Several challenges pertain to the technical considerations of organoid culture. For example, the heterogeneity, long culture time, and limited yield of retinal organoids represent significant barriers to their laboratory study and clinical translation. Variability in culturing technique can yield inconsistent organoid density with varied yield of retinal cell populations. Furthermore, the limited size of organoids limits the mature cell yield viable for transplantation [42, 43], and there are some retinal cell subtypes that may play significant roles in optimizing donor-recipient interactions that are not recapitulated in 3D retinal organoid culture [44]. Mechanical damage incurred during fluorescence-associated cell sorting or magnetic-associated cell sorting before transplantation may compromise the health and number of transplantable cells [9, 45, 46], and research surrounding the postulated neuroprotective effects of these cells post-transplantation remains in its infancy.
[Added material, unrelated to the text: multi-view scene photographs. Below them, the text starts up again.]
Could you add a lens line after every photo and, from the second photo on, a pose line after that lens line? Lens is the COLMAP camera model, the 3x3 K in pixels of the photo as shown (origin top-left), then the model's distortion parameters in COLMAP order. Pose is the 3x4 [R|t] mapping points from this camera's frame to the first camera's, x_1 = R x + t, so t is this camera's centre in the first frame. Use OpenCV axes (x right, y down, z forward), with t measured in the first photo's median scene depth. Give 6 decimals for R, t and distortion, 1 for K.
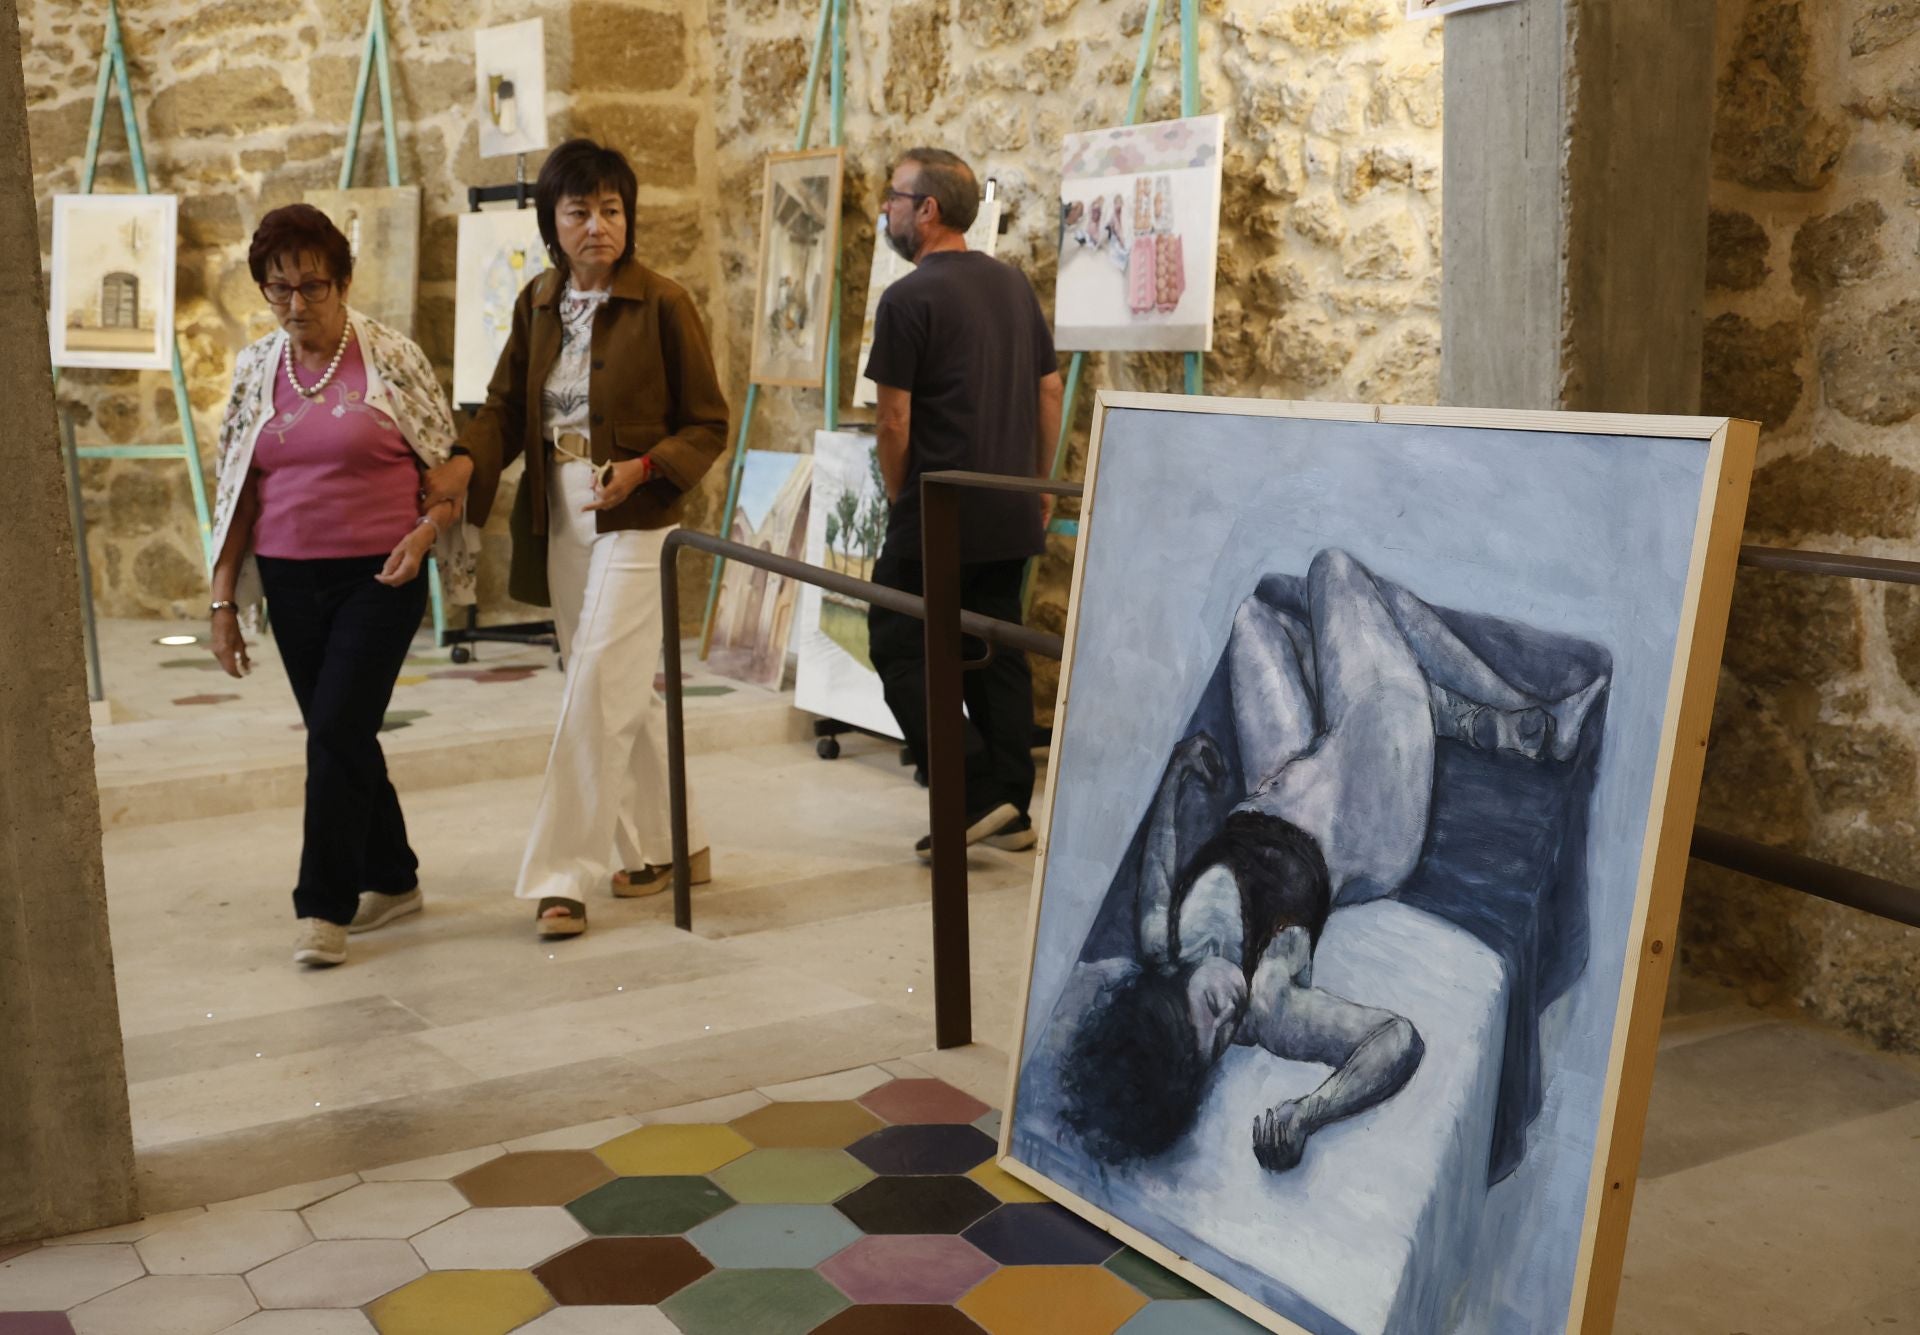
lens RADIAL K [[2281.0, 0, 1019.5], [0, 2281.0, 755.5], [0, 0, 1]] dist [0.022920, -0.000619]
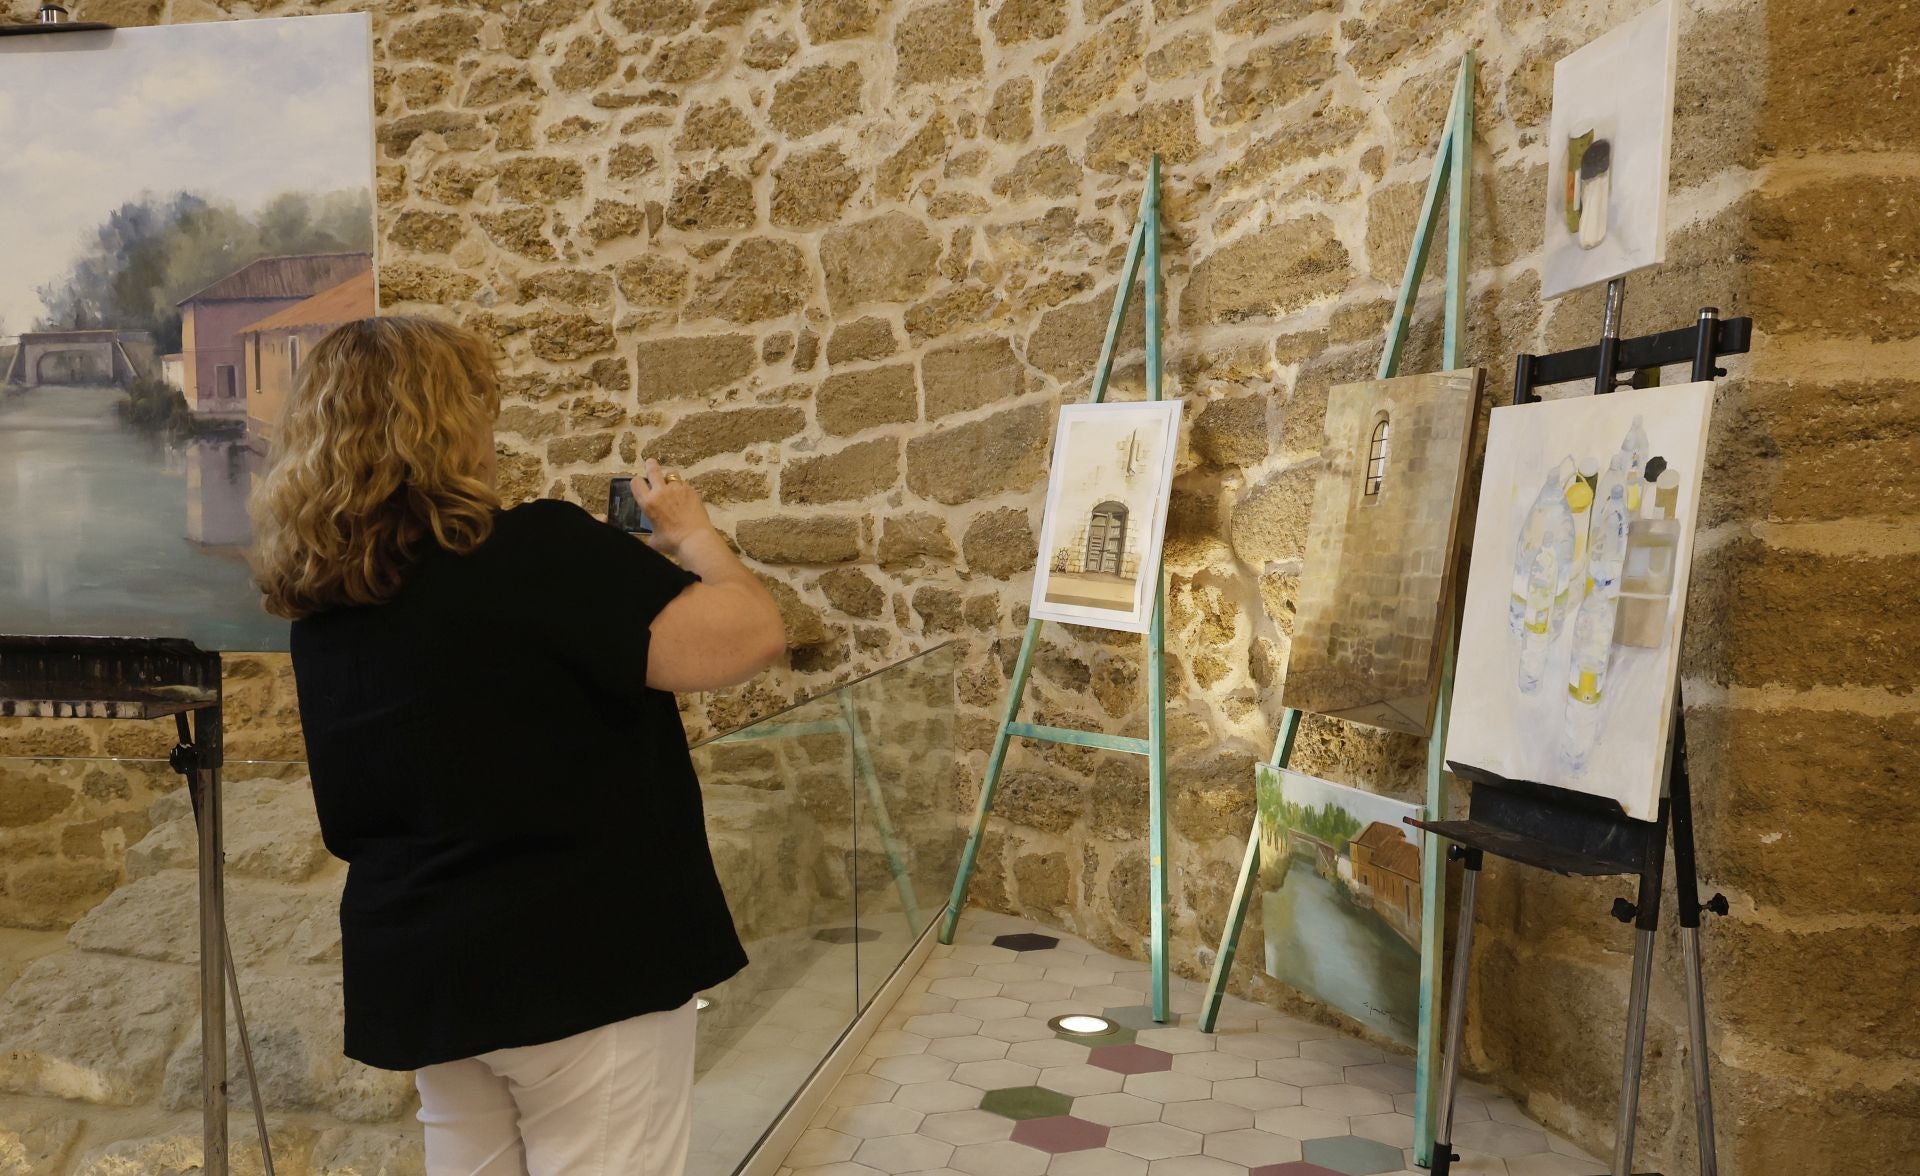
lens RADIAL K [[1683.4, 0, 852.5], [0, 1683.4, 622.2], [0, 0, 1]] dist [-0.014757, 0.024763]
pose [[0.724062, 0.059402, -0.687172, -0.074232], [-0.144082, 0.987331, -0.066468, -0.126466], [0.674518, 0.147137, 0.723448, 0.563787]]
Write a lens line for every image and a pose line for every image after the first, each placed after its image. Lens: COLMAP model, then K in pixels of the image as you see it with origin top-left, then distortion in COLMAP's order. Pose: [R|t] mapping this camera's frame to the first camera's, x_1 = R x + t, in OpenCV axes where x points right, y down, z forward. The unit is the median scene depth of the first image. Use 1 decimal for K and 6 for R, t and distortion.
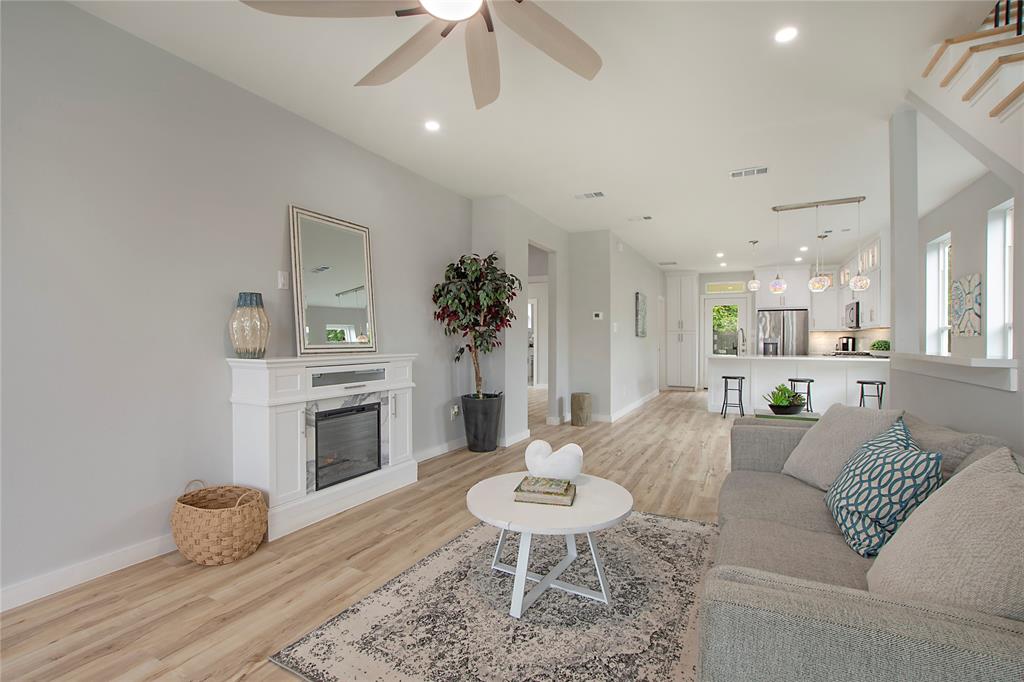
lens RADIAL K [[452.7, 0, 512.0], [0, 452.7, 341.0], [0, 0, 1]] dist [-0.029751, 0.000390]
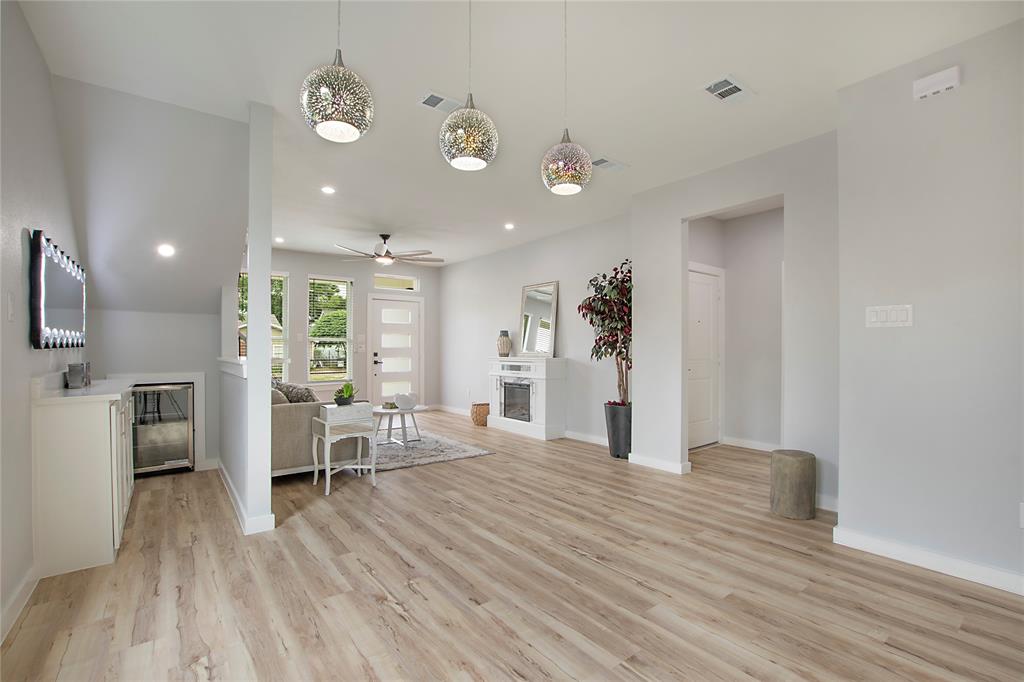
lens RADIAL K [[456.5, 0, 511.1], [0, 456.5, 350.7], [0, 0, 1]] dist [-0.036435, 0.007803]
pose [[-0.421878, 0.000978, -0.906652, 1.365158], [-0.002588, 0.999994, 0.002283, -0.000819], [0.906649, 0.003310, -0.421873, 1.685626]]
Lastly, the spatial distribution of “red,” “green,” and “blue” cone photoreceptors, as well as rod photoreceptors, varies across the regions of the retina [47]. However, the retinal photoreceptor organoid grafts transplanted to date have lacked a spatial photoreceptor arrangement that mimics the organization of the native retina. This likely results from the technical challenges of positioning specific cell subtypes on biocompatible scaffolds for transplantation [48]. While the progress made in the field of retinal organoid transplantation holds great promise for the clinical treatment of degenerative retinal conditions, more research is required to ensure these cell therapies provide durable and clinically meaningful benefits in target populations.

Declaration of interest:

This work was funded by National Eye Institute (NEI) R01EY033103 and Foundation Fighting Blindness. M.S.S. is/was a paid advisor to Revision Therapeutics, Johnson & Johnson, Third Rock Ventures, Bayer Healthcare, Novartis Pharmaceuticals, W. L. Gore & Associates, Deerfield, Trinity Partners, Kala Pharmaceuticals, Janssen, Opus Therapeutics, and Acucela. M.S.S. has received sponsored research support from Bayer for an unrelated research project. M.S.S. is a co-founder with equity in Agnos Therapeutics. M.S.S. and Y.V.L. are inventors on patents or applications assigned to Johns Hopkins. Johns Hopkins University has reviewed and approved these arrangements per its conflict-of-interest policies. The other authors have no potential conflicts to report.